Apply what you read:
- 1) Rewrite the patch discussion from "[PATCH 2/5] dts: skip" to "trying to do.", changing "commit message" to "patch description".
- 2) According to the patch discussion, what does the first message start with when the port given to `show port info/stats {x}` is invalid?

Source text:
+===+

[PATCH 2/5] dts: skip first line of send_command output
Luca Vizzarro
Luca.Vizzarro at arm.com
Tue Apr 16 14:15:43 CEST 2024
On 16/04/2024 09:48, Juraj Linkeš wrote:
> Oh, the first commit message was confusing. It said leading prompt
> which I understood to be the first prompt (the one with the command).
> I see that this commit actually addresses what I thought the first
> commit was trying to do.
Yes, my bad!
>> - def send_command(self, command: str, prompt: str | None = None) -> str:
>> + def send_command(
>> + self, command: str, prompt: str | None = None, skip_first_line: bool = False
>
> Do we generally want or don't want to include the first line? When do
> we absolutely not want to include it?
In the case of `show port info/stats {x}` if the provided port is
invalid, then the first message starts with `Invalid port`. By providing
an output that skips the command prompt, this is easily checked with
output.startswith("Invalid port") as you may have noticed in the next
commit. Otherwise it'd be a bit more complicated. Personally, I am not
sure whether we care about the first line. With my limited knowledge I
don't see a reason to include it (just as much as the trailing prompt).

+===+

Record set:
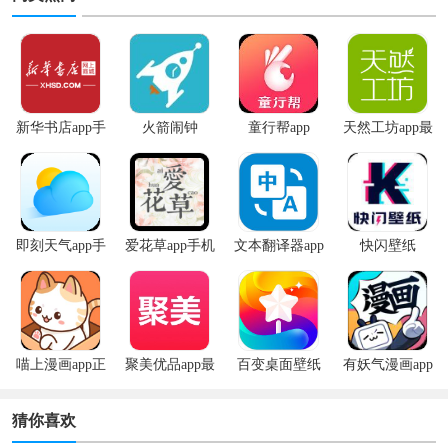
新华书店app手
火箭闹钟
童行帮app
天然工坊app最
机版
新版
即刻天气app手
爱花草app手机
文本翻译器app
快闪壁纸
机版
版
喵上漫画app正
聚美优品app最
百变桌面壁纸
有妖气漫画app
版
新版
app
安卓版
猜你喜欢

+===+

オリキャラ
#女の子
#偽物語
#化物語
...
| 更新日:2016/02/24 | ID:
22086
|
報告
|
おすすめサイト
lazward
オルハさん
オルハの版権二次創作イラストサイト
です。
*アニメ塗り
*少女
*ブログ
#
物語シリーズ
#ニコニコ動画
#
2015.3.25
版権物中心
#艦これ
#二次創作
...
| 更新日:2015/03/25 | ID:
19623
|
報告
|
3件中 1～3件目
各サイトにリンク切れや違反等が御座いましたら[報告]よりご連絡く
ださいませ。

+===+

Expected responses:
- 1)
[PATCH 2/5] dts: skip first line of send_command output
Luca Vizzarro
Luca.Vizzarro at arm.com
Tue Apr 16 14:15:43 CEST 2024
On 16/04/2024 09:48, Juraj Linkeš wrote:
> Oh, the first patch description was confusing. It said leading prompt
> which I understood to be the first prompt (the one with the command).
> I see that this commit actually addresses what I thought the first
> commit was trying to do.

- 2) It starts with `Invalid port`.